Que mais poderia desejar Gutenberg? pergunta um tanto irreverentemente Painter. Inventara a imprensa e imprimiu o mais belo livro que tem sido feito, libertou-se do jugo do capitalista Fust, organizou o seu mercado de "best sellers", como diz Painter, imprimiu ainda por sua conta dois livros grandes, e sempre se livrou dos credores. Se pagou juros às vezes, o grande inventor que, praticamente, inventou a civilização moderna no Ocidente, nunca pagou o principal.
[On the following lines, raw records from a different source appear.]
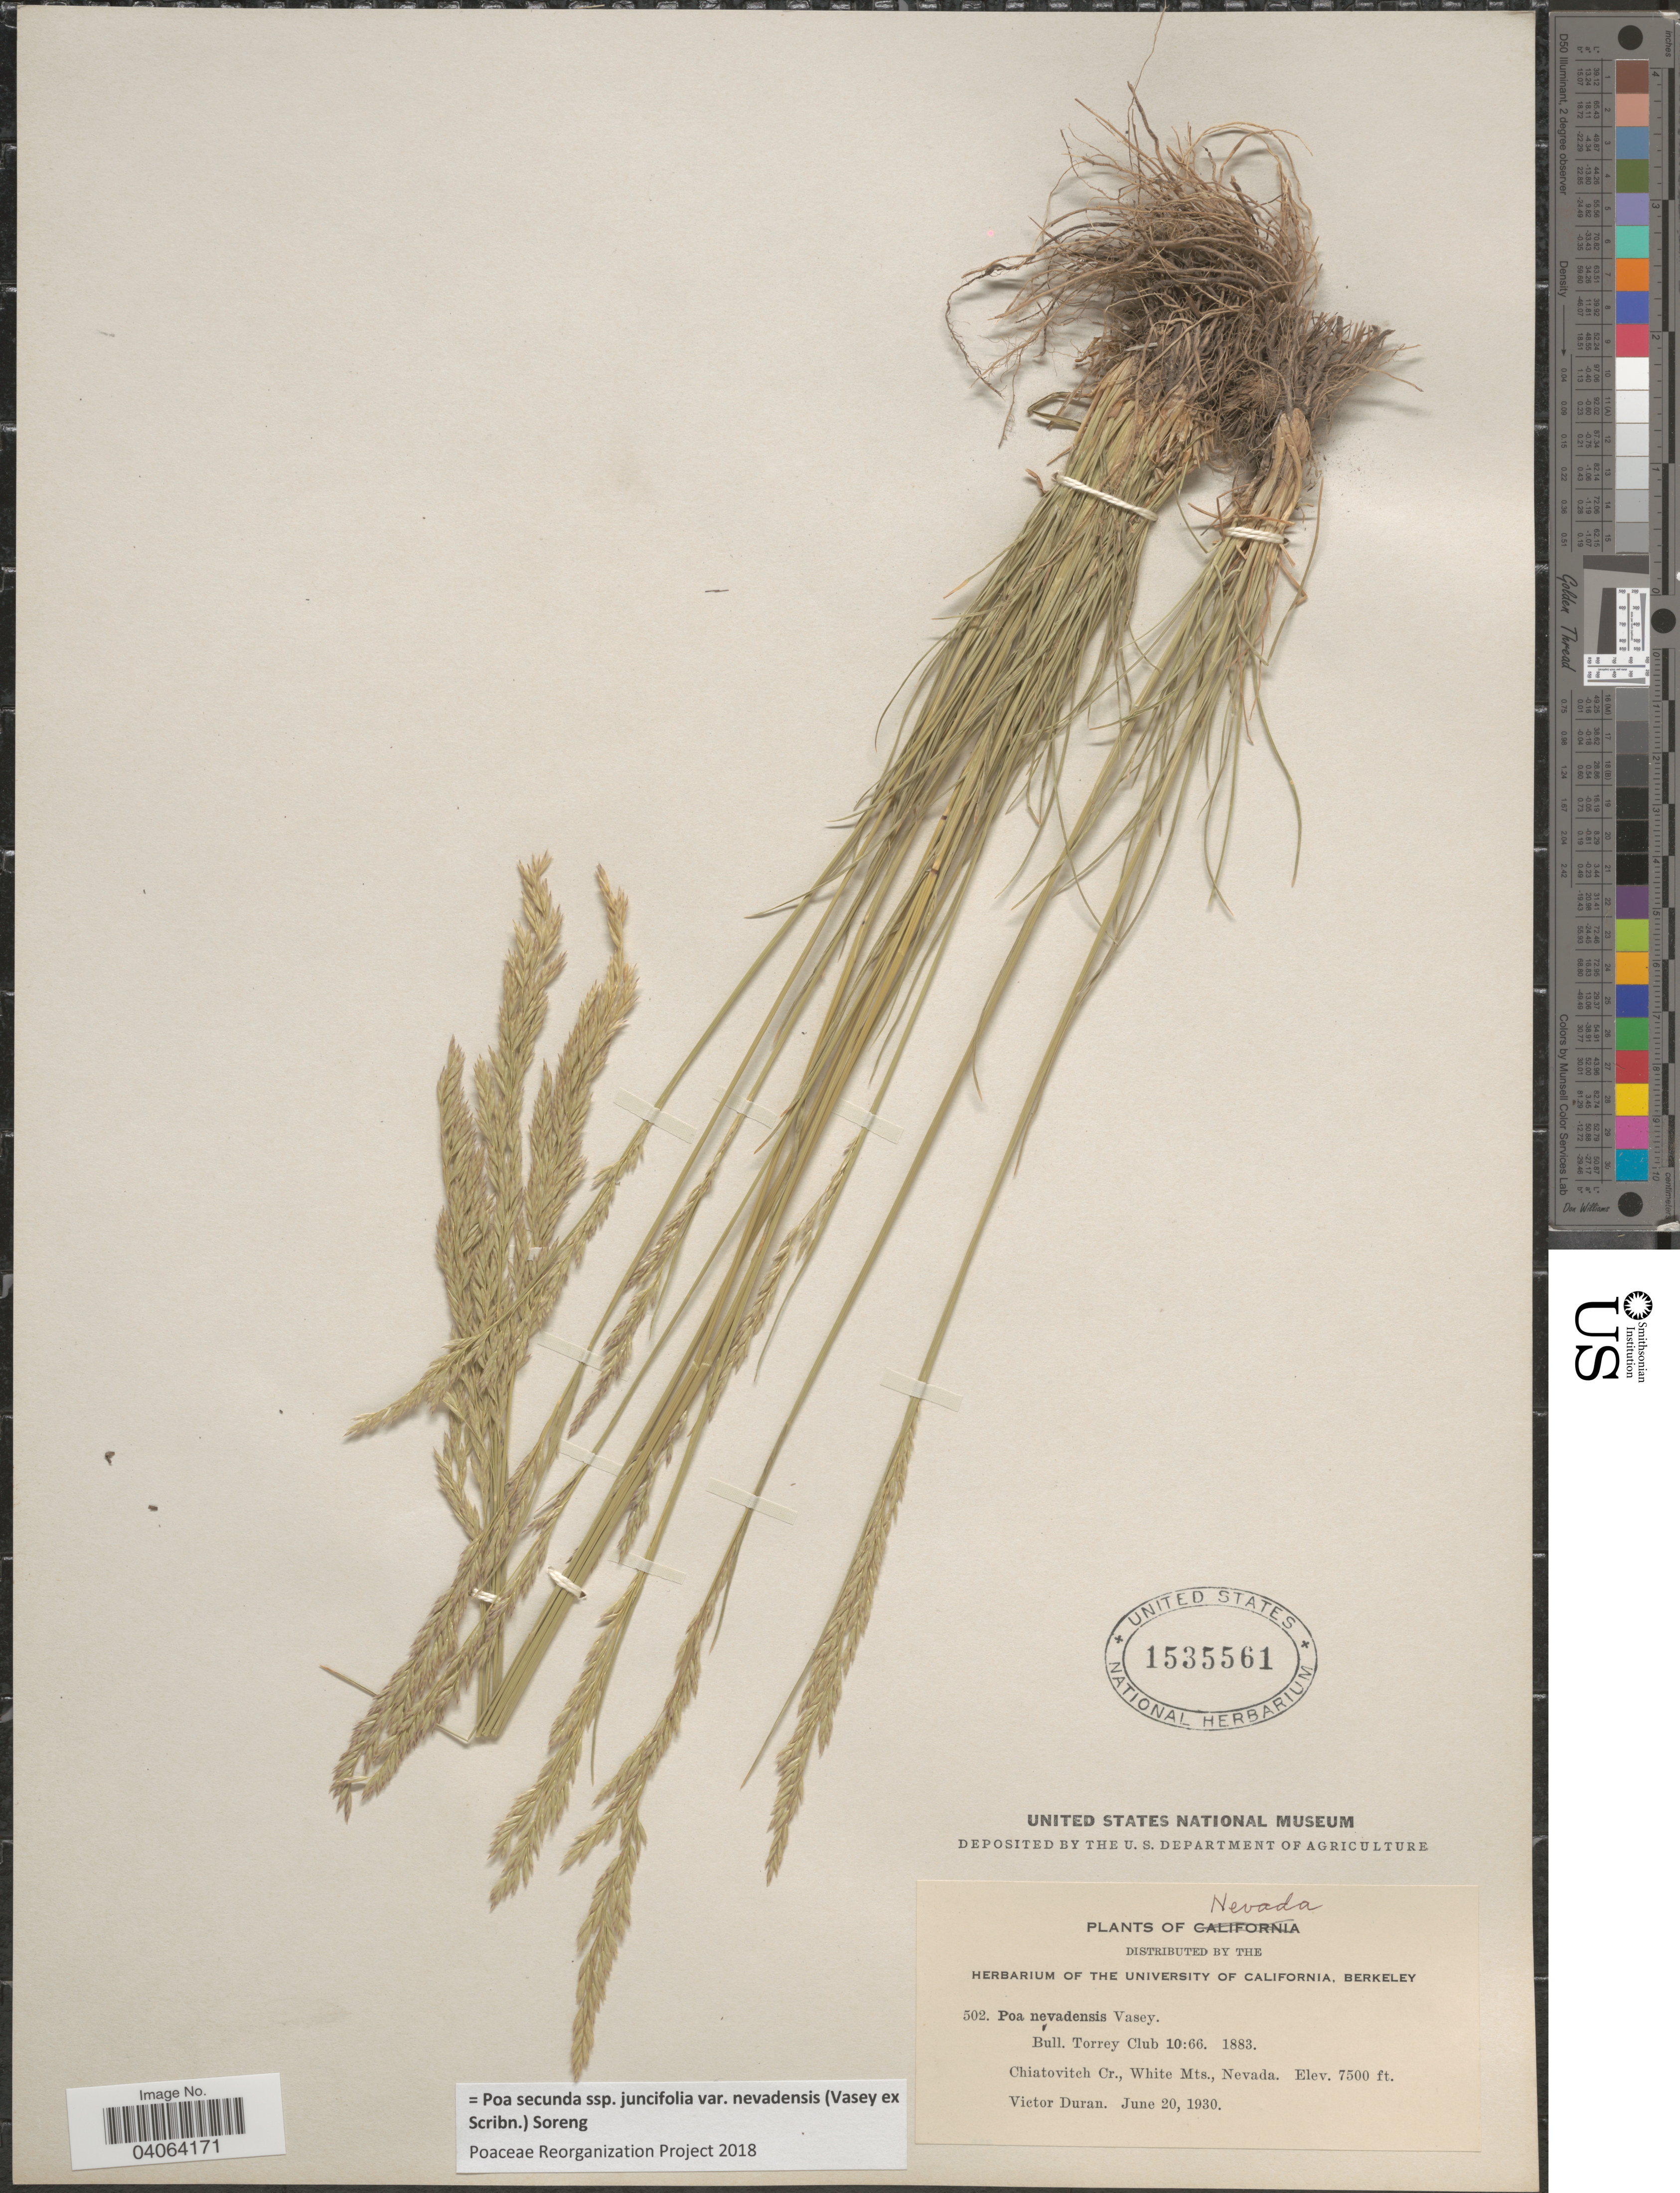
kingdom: Plantae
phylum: Tracheophyta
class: Liliopsida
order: Poales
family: Poaceae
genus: Poa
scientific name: Poa secunda subsp. juncifolia var. nevadensis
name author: (Vasey ex Scribn.) Soreng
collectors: V. Duran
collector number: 502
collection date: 1930-06-20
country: United States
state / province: Nevada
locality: Chiatovitch Cr., White Mts.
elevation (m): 2286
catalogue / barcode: US 1535561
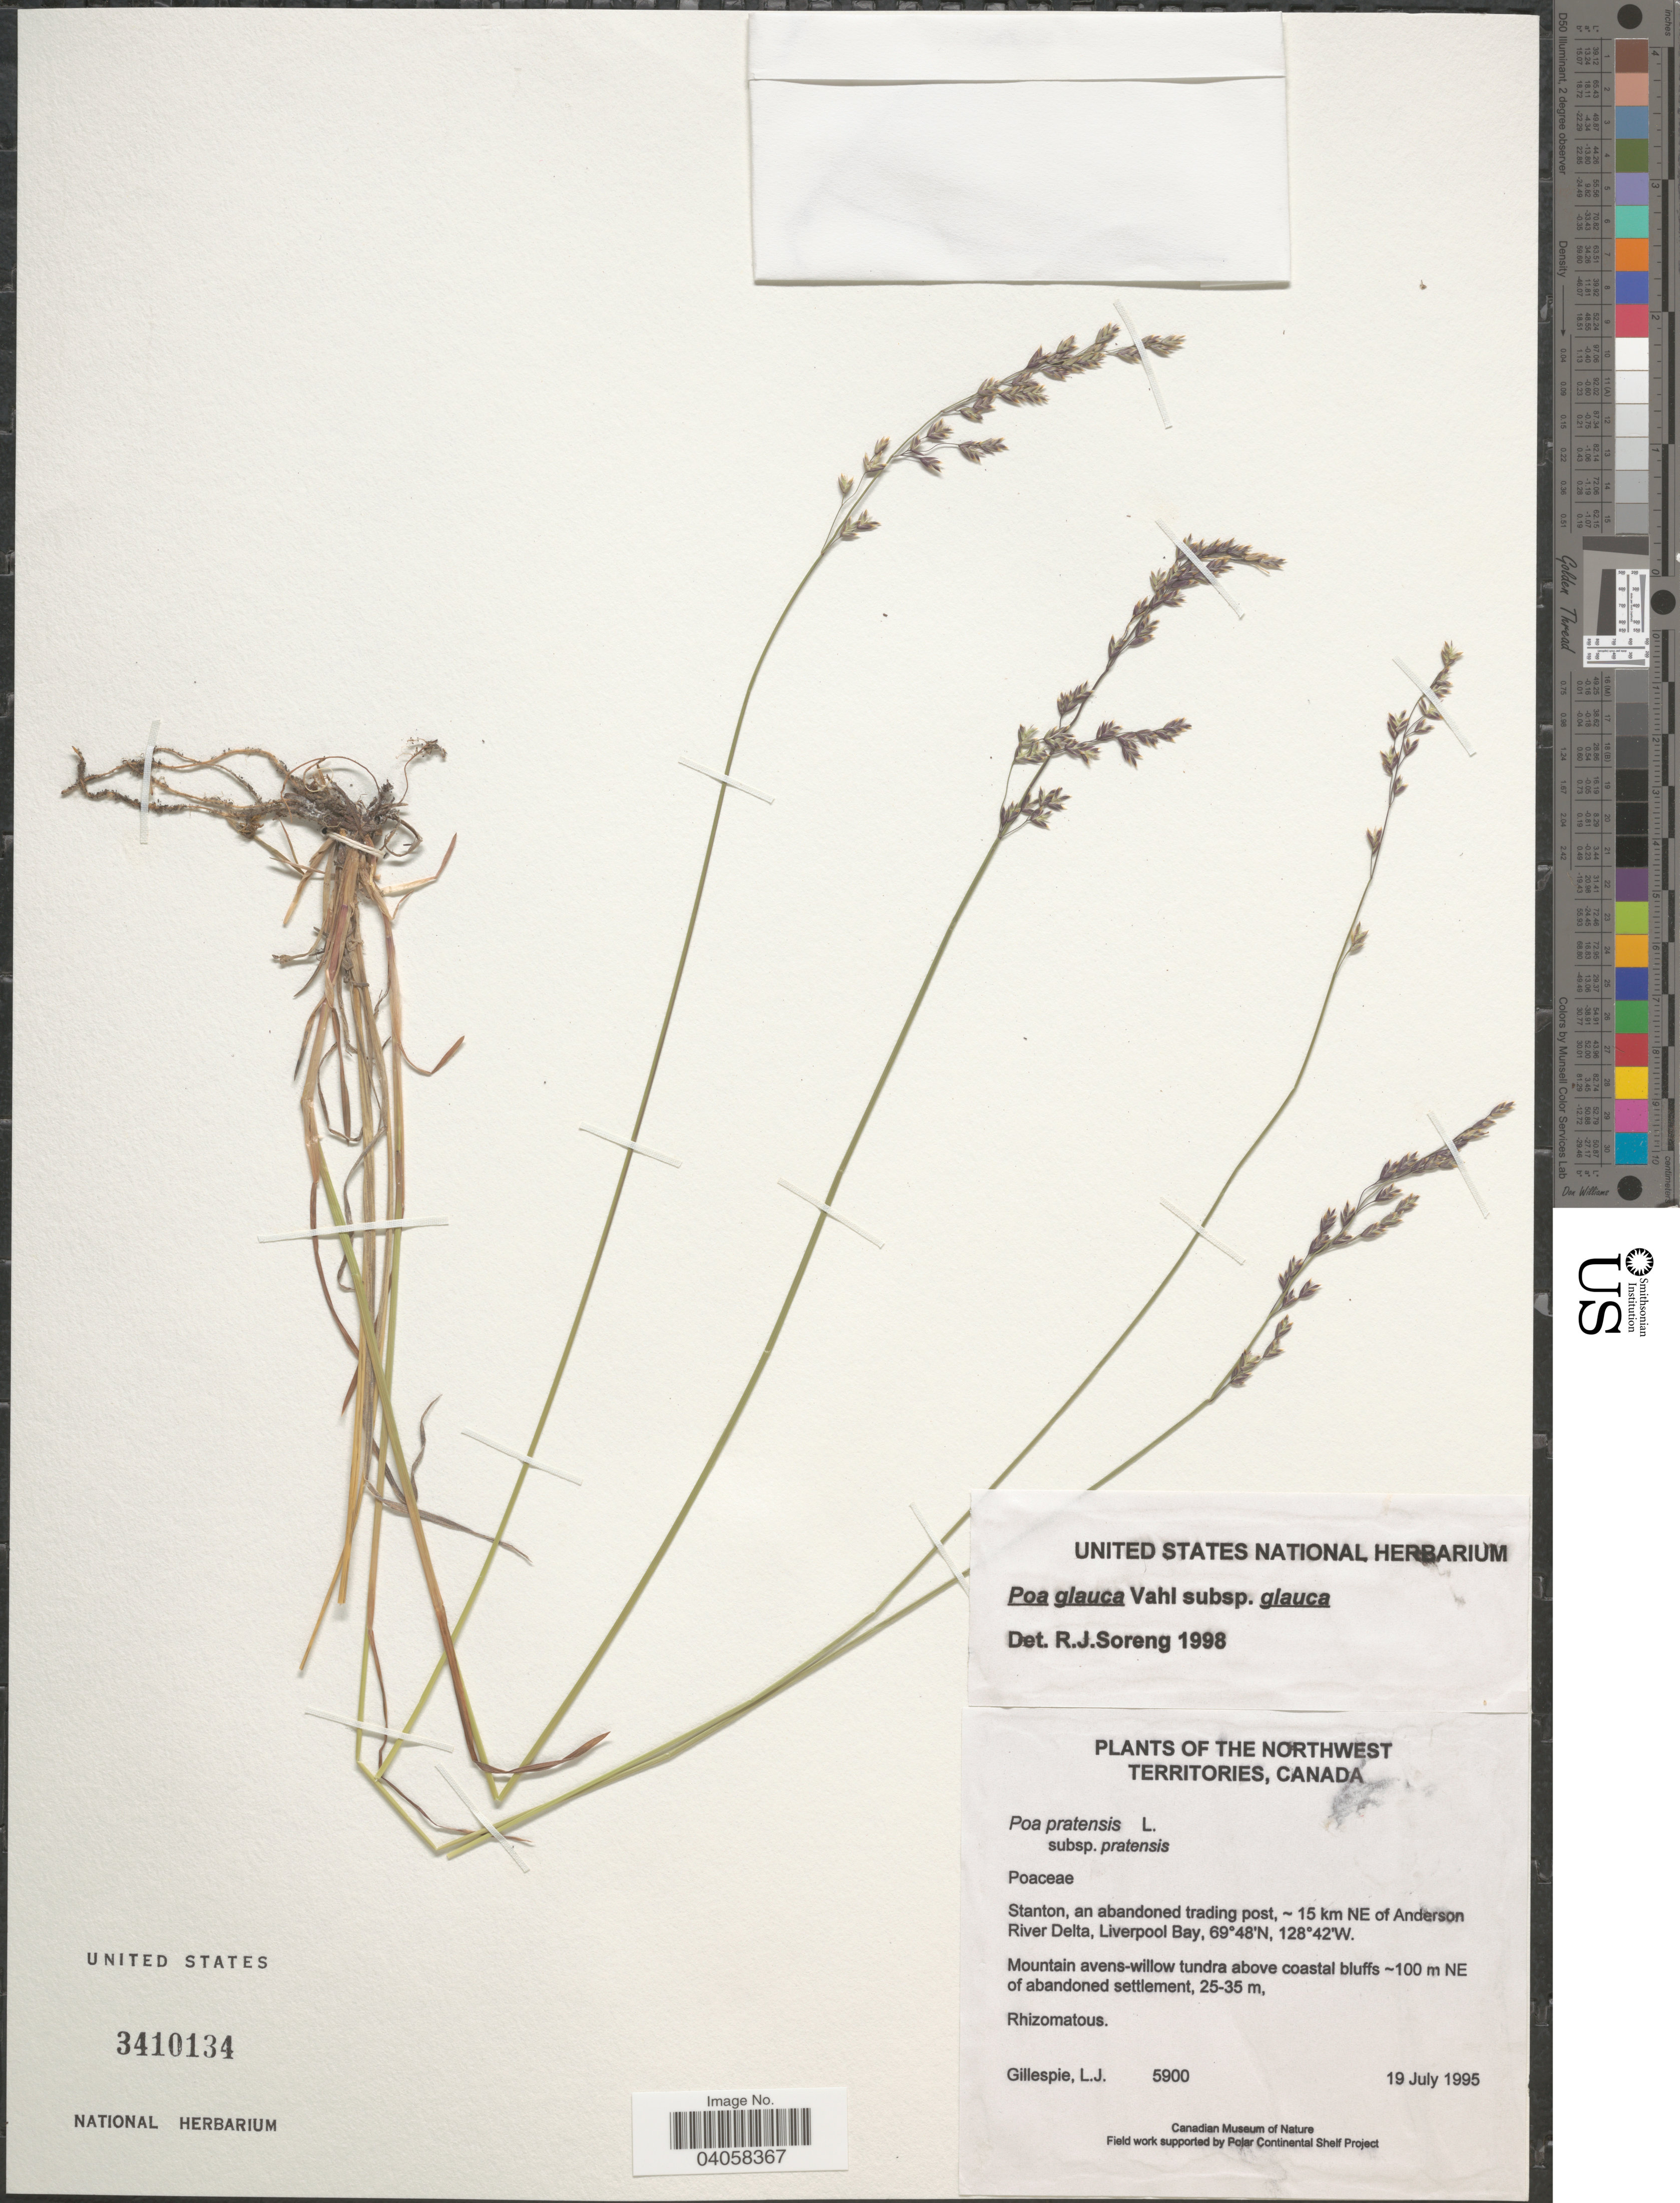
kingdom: Plantae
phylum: Tracheophyta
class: Liliopsida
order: Poales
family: Poaceae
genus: Poa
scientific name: Poa glauca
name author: Vahl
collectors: L. Gillespie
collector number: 5900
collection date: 1995-07-19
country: Canada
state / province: Northwest Territories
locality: Stanton, an abandoned trading post, ~15 km NE of Anderson River Delta, Liverpool Bay. Mountain avens-willow tundra above coastal bluffs ~100 m NE of abandoned settlement.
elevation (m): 25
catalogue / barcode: US 3410134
Painter o comprara, a êsse respeito, a Balzac, que também se meteu no negócio de tipografia e se encalacrava sempre. O paralelo não parece muito justo pelo que refere o próprio Painter. Em todo caso, Gutenberg como Balzac, pretende êle, quanto mais devia tanto mais ocasião tinha de manifestar o seu gênio.

 

Como último pormenor, Painter cita a condição de Gutenberg, de contribuinte apreciável para a Fazenda pública em Estrasburgo: pagou imposto por ter bem sortida adega de vinhos. No fim Painter levanta o brinde de honra. Bebamos todos em memória de Gutenberg, e aquele vinho do Reno de que ele mais gostava.

 

No mesmo número do Book Collector pode-se ter a grata surpresa de encontrar entre os artigos de colaboração um de Carleton Smith, musicólogo americano, sôbre "Os manuscritos musicais perdidos na Segunda Guerra Mundial". O autor de quem se recorda ainda a permanência em São Paulo como adido cultural dos EUA é um erudito "Scholar" e homem muito diverso do mito do "ugly american", corrente hoje em dia. Smith dá conta da sua paciente e infelizmente infrutífera pesquisa, mostrando a importância da perda desses manuscritos para o estudo das obras e não só pela raridade e curiosidade.